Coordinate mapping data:
[Start of section]
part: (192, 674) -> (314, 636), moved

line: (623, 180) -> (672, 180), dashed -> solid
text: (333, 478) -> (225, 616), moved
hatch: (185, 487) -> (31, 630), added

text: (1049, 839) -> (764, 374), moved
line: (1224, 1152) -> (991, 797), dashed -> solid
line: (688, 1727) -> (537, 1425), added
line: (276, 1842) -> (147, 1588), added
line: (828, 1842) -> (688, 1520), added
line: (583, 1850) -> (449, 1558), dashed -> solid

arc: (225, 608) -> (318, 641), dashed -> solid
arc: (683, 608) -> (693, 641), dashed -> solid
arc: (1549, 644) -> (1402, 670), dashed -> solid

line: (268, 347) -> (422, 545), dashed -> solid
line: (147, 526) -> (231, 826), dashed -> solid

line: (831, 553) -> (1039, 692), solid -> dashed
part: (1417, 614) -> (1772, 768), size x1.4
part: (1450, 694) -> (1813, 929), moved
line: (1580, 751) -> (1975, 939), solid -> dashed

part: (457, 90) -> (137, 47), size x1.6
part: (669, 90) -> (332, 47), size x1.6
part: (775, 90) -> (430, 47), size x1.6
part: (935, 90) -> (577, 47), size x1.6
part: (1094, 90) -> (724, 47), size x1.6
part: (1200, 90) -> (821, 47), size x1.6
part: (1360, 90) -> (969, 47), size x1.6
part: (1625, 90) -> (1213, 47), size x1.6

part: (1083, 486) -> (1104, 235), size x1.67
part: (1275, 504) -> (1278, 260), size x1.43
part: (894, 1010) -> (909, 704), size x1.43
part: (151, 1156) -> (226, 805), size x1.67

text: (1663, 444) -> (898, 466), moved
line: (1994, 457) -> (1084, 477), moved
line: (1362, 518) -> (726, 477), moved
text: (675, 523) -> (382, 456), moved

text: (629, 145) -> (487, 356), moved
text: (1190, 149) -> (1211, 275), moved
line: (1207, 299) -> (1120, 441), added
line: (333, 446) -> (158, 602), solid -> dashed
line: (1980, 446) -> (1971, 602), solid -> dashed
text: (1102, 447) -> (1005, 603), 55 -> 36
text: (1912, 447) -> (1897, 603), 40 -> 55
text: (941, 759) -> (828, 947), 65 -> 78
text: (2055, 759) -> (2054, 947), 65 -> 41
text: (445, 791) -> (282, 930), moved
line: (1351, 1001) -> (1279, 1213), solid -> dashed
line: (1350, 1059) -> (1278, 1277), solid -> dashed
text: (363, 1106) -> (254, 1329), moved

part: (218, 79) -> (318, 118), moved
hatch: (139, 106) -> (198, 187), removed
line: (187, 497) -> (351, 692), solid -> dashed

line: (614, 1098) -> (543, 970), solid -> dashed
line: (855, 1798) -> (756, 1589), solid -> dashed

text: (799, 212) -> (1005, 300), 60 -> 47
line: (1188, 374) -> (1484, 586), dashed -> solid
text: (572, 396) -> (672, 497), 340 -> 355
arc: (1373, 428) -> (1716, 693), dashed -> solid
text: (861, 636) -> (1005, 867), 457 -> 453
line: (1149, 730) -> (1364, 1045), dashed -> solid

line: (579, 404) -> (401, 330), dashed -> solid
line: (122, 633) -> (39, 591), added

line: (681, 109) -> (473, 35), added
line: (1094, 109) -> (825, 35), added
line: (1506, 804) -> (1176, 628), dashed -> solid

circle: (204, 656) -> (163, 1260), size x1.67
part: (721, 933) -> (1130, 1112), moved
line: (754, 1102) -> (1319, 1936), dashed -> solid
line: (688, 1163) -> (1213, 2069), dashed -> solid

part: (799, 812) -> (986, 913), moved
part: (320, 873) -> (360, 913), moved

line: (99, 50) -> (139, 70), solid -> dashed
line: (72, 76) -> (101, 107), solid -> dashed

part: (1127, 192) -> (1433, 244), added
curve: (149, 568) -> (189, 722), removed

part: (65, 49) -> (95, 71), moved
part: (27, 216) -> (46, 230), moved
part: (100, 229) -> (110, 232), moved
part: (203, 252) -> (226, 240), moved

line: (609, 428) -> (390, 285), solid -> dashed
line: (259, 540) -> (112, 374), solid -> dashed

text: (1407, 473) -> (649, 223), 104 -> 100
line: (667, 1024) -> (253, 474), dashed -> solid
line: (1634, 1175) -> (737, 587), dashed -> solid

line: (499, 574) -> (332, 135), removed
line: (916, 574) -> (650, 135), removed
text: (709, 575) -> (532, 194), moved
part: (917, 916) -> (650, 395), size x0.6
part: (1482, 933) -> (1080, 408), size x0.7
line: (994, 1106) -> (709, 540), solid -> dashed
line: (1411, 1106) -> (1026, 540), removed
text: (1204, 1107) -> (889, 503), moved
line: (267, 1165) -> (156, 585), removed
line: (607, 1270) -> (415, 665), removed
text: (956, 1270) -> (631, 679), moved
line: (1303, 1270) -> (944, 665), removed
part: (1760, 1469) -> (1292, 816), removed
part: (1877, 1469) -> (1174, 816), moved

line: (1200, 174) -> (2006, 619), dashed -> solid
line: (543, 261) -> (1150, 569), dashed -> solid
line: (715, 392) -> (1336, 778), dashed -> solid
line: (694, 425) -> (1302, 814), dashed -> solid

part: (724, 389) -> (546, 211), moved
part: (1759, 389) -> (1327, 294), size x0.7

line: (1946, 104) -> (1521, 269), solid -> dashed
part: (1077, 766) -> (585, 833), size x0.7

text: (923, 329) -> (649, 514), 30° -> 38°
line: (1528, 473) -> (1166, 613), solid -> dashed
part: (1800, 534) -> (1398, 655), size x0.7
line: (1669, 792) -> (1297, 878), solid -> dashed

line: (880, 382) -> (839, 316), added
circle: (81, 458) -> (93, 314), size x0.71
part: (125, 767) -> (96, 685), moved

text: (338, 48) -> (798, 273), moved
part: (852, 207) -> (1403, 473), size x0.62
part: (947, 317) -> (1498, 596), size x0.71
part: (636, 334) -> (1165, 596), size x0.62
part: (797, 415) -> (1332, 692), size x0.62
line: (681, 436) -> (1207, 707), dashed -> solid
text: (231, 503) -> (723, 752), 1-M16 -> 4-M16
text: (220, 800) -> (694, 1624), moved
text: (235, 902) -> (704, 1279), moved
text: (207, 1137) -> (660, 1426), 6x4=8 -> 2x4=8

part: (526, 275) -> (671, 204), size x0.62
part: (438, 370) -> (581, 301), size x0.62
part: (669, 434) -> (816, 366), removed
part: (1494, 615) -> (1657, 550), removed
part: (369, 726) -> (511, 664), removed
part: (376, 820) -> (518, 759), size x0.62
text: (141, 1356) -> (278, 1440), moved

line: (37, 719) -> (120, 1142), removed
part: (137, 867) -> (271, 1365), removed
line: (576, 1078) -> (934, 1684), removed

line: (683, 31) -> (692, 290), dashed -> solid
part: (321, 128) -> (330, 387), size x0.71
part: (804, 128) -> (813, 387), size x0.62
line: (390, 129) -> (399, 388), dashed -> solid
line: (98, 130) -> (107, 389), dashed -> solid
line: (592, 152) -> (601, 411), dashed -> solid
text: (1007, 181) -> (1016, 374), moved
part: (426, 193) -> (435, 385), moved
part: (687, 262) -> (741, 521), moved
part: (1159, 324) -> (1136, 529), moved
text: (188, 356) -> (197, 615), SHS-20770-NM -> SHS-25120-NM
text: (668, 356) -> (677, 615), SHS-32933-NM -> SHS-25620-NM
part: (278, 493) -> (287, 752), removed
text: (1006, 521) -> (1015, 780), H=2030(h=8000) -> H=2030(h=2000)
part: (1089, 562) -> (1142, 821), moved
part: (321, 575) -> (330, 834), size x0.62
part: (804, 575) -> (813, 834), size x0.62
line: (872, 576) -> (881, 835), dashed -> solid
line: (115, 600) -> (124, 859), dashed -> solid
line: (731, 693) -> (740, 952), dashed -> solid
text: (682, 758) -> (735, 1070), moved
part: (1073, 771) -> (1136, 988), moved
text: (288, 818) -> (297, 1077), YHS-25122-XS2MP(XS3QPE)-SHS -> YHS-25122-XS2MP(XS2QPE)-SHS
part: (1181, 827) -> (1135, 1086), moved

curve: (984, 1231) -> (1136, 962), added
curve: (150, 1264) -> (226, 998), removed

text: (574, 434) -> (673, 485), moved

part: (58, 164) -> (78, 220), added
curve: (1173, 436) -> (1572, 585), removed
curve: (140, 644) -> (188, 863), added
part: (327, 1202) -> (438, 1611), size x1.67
[End of section]
- [TASK INSTRUCTIONS]: Copy the stretch of the records above that runs from the line with "line: (855, 1798)" through the line with "line: (715, 392)". Both end lines belong in the copy, and nothing else does.

- [EXPECTED OUTPUT]:
line: (855, 1798) -> (756, 1589), solid -> dashed

text: (799, 212) -> (1005, 300), 60 -> 47
line: (1188, 374) -> (1484, 586), dashed -> solid
text: (572, 396) -> (672, 497), 340 -> 355
arc: (1373, 428) -> (1716, 693), dashed -> solid
text: (861, 636) -> (1005, 867), 457 -> 453
line: (1149, 730) -> (1364, 1045), dashed -> solid

line: (579, 404) -> (401, 330), dashed -> solid
line: (122, 633) -> (39, 591), added

line: (681, 109) -> (473, 35), added
line: (1094, 109) -> (825, 35), added
line: (1506, 804) -> (1176, 628), dashed -> solid

circle: (204, 656) -> (163, 1260), size x1.67
part: (721, 933) -> (1130, 1112), moved
line: (754, 1102) -> (1319, 1936), dashed -> solid
line: (688, 1163) -> (1213, 2069), dashed -> solid

part: (799, 812) -> (986, 913), moved
part: (320, 873) -> (360, 913), moved

line: (99, 50) -> (139, 70), solid -> dashed
line: (72, 76) -> (101, 107), solid -> dashed

part: (1127, 192) -> (1433, 244), added
curve: (149, 568) -> (189, 722), removed

part: (65, 49) -> (95, 71), moved
part: (27, 216) -> (46, 230), moved
part: (100, 229) -> (110, 232), moved
part: (203, 252) -> (226, 240), moved

line: (609, 428) -> (390, 285), solid -> dashed
line: (259, 540) -> (112, 374), solid -> dashed

text: (1407, 473) -> (649, 223), 104 -> 100
line: (667, 1024) -> (253, 474), dashed -> solid
line: (1634, 1175) -> (737, 587), dashed -> solid

line: (499, 574) -> (332, 135), removed
line: (916, 574) -> (650, 135), removed
text: (709, 575) -> (532, 194), moved
part: (917, 916) -> (650, 395), size x0.6
part: (1482, 933) -> (1080, 408), size x0.7
line: (994, 1106) -> (709, 540), solid -> dashed
line: (1411, 1106) -> (1026, 540), removed
text: (1204, 1107) -> (889, 503), moved
line: (267, 1165) -> (156, 585), removed
line: (607, 1270) -> (415, 665), removed
text: (956, 1270) -> (631, 679), moved
line: (1303, 1270) -> (944, 665), removed
part: (1760, 1469) -> (1292, 816), removed
part: (1877, 1469) -> (1174, 816), moved

line: (1200, 174) -> (2006, 619), dashed -> solid
line: (543, 261) -> (1150, 569), dashed -> solid
line: (715, 392) -> (1336, 778), dashed -> solid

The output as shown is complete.